Così non ci siamo stupiti quando, nella parte iniziale dello schema di decreto, abbiamo letto il richiamo all'articolo 3 della Costituzione, a due leggi fondamentali (la 104 del 1992 e la 328 del 2000) e alla classificazione "ICF" dell'Organizzazione Mondiale della Sanità. Ci siamo, infine, sentiti orgogliosi dei riferimenti alla Convenzione ONU sui diritti delle persone con disabilità. La "nostra" Convenzione. Una Convenzione che, all'articolo 24, parla di Educazione e Istruzione, prendendo spunto dagli oltre quarant'anni anni di integrazione scolastica italiana: un'esperienza unica al mondo, prima vera eccellenza della nostra scuola.

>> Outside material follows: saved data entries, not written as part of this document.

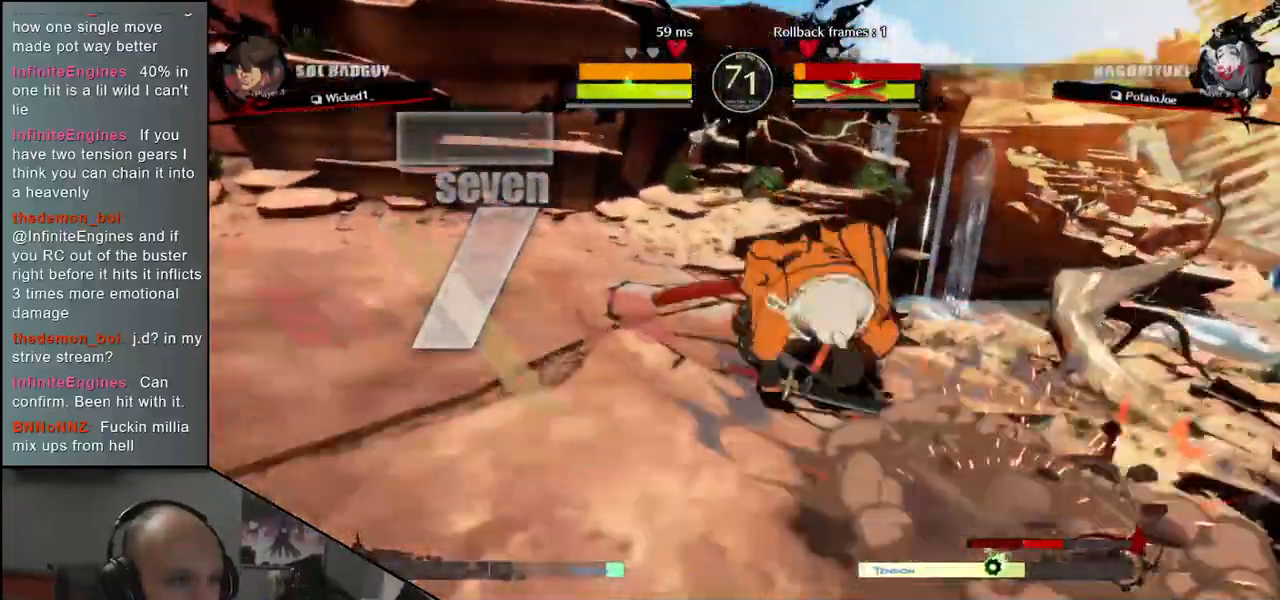
{"buttons": [], "left_stick": "left", "events": []}
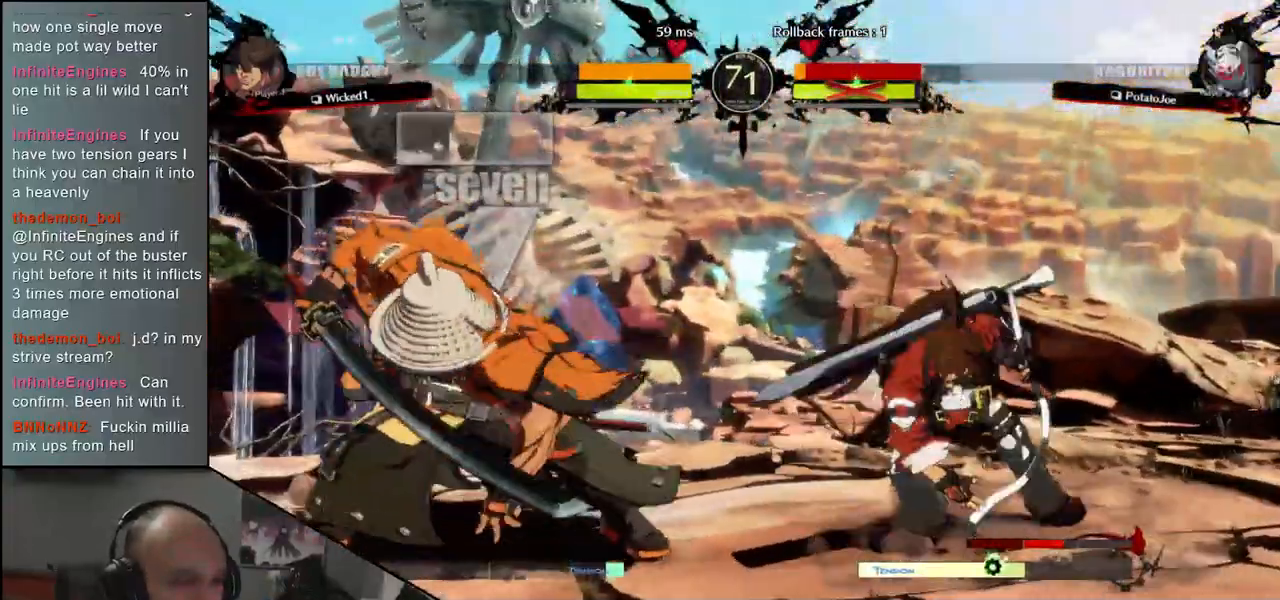
{"buttons": [], "left_stick": "right", "events": [[283, "left_stick", "right"], [300, "L1", "down"], [400, "L1", "up"]]}
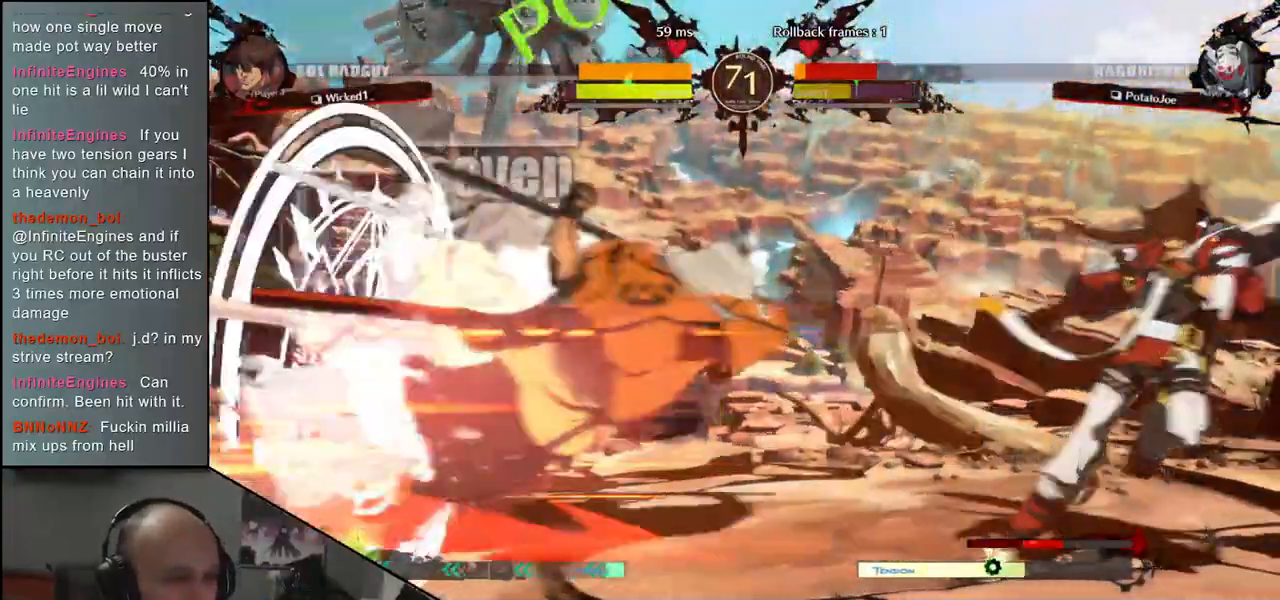
{"buttons": [], "left_stick": "center", "events": [[50, "left_stick", "center"]]}
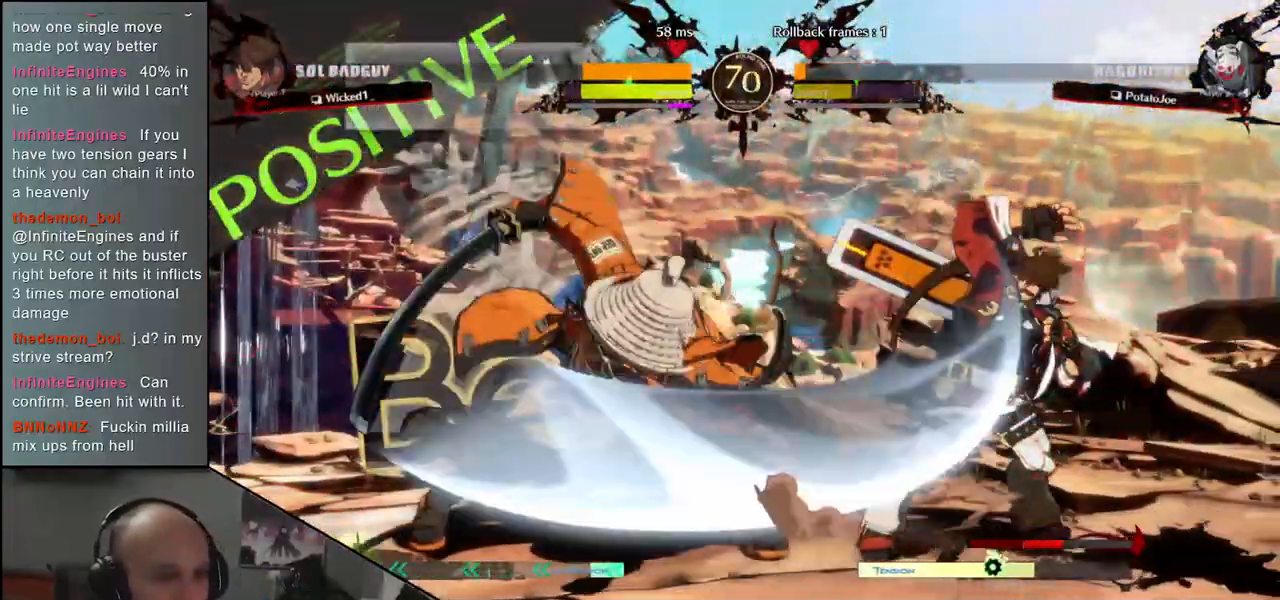
{"buttons": ["TRIANGLE", "R2"], "left_stick": "right", "events": [[150, "left_stick", "right"], [317, "TRIANGLE", "down"], [483, "R2", "down"]]}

Siamo stati contenti quando abbiamo ritrovato le nostre parole nel'articolo 1, che declina i Principi e le finalità del decreto: "L'inclusione scolastica riguarda tutti gli studenti (...), si realizza (...) attraverso la condivisione del progetto inclusivo fra scuole e famiglie (...). È impegno fondamentale di tutte le componenti della comunità scolastica (...)".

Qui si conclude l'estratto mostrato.